■ WHAT YOU ARE ASKED TO DO
All of the data should be output character for character, except the pictures.

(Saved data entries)
○ ○ ○

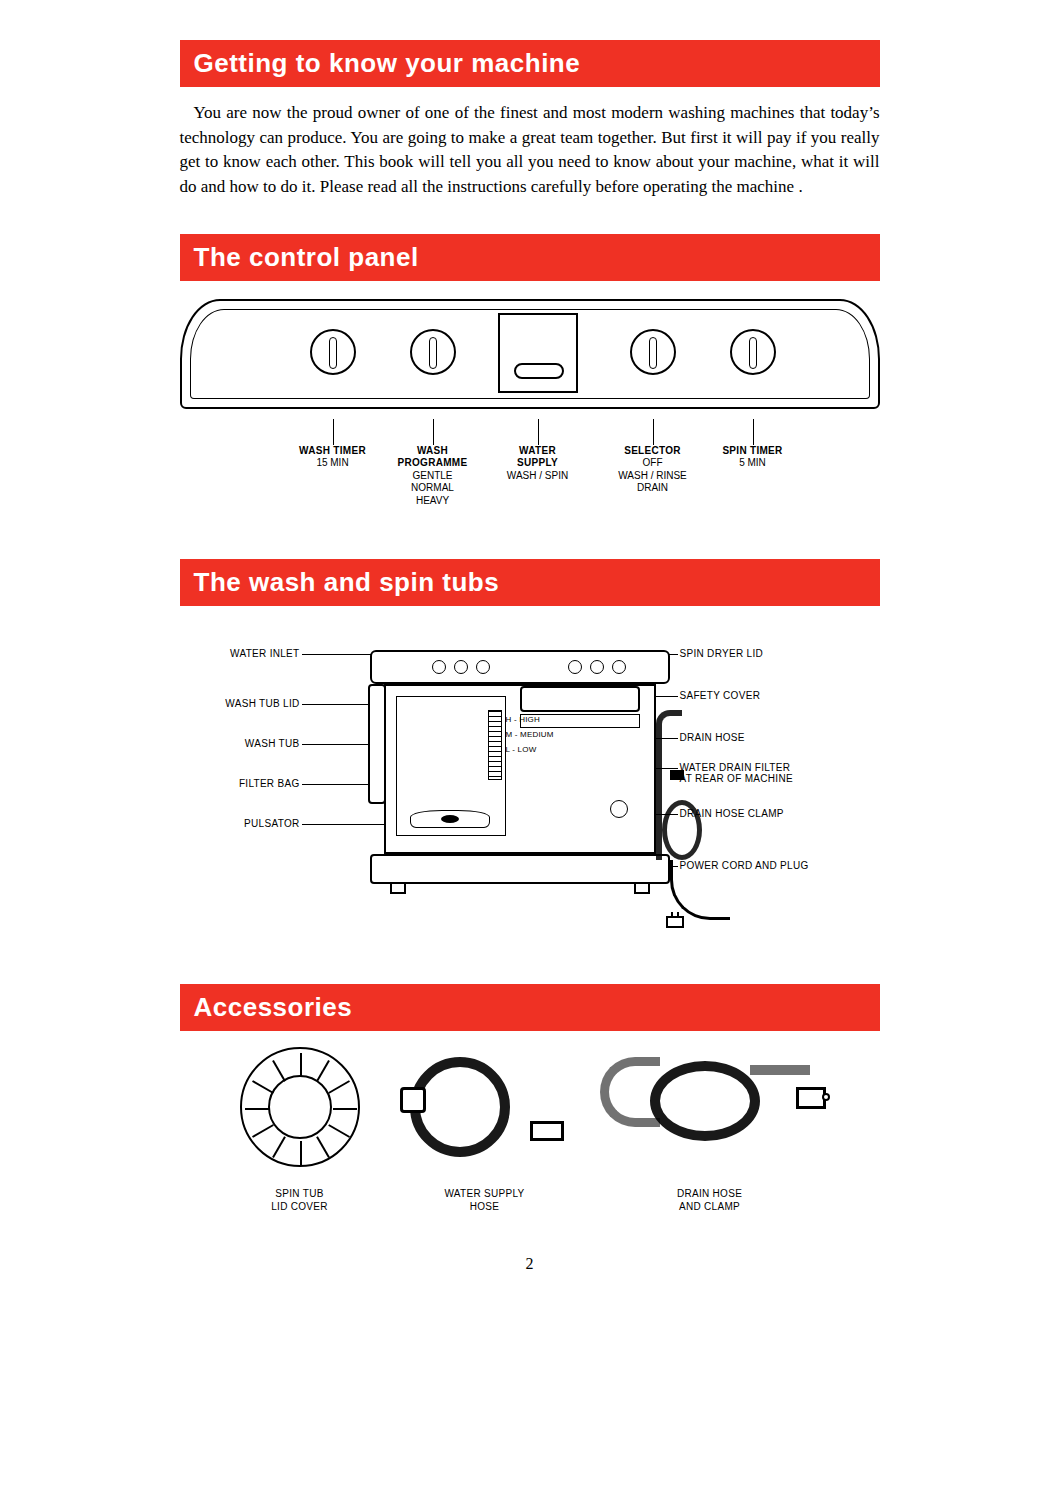Getting to know your machine
You are now the proud owner of one of the finest and most modern washing machines that today’s technology can produce. You are going to make a great team together. But first it will pay if you really get to know each other. This book will tell you all you need to know about your machine, what it will do and how to do it. Please read all the instructions carefully before operating the machine .
The control panel
WASH TIMER
15 MIN
WASH
PROGRAMME
GENTLE
NORMAL
HEAVY
WATER
SUPPLY
WASH / SPIN
SELECTOR
OFF
WASH / RINSE
DRAIN
SPIN TIMER
5 MIN
The wash and spin tubs
WATER INLET
WASH TUB LID
WASH TUB
FILTER BAG
PULSATOR
SPIN DRYER LID
SAFETY COVER
DRAIN HOSE
WATER DRAIN FILTER
AT REAR OF MACHINE
DRAIN HOSE CLAMP
POWER CORD AND PLUG
H - HIGH
M - MEDIUM
L - LOW
Accessories
SPIN TUB
LID COVER
WATER SUPPLY
HOSE
DRAIN HOSE
AND CLAMP
2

○ ○ ○

■ FINAL ANSWER
Getting to know your machine
You are now the proud owner of one of the finest and most modern washing machines that today’s technology can produce. You are going to make a great team together. But first it will pay if you really get to know each other. This book will tell you all you need to know about your machine, what it will do and how to do it. Please read all the instructions carefully before operating the machine .
The control panel
WASH TIMER
15 MIN
WASH
PROGRAMME
GENTLE
NORMAL
HEAVY
WATER
SUPPLY
WASH / SPIN
SELECTOR
OFF
WASH / RINSE
DRAIN
SPIN TIMER
5 MIN
The wash and spin tubs
WATER INLET
WASH TUB LID
WASH TUB
FILTER BAG
PULSATOR
SPIN DRYER LID
SAFETY COVER
DRAIN HOSE
WATER DRAIN FILTER
AT REAR OF MACHINE
DRAIN HOSE CLAMP
POWER CORD AND PLUG
H - HIGH
M - MEDIUM
L - LOW
Accessories
SPIN TUB
LID COVER
WATER SUPPLY
HOSE
DRAIN HOSE
AND CLAMP
2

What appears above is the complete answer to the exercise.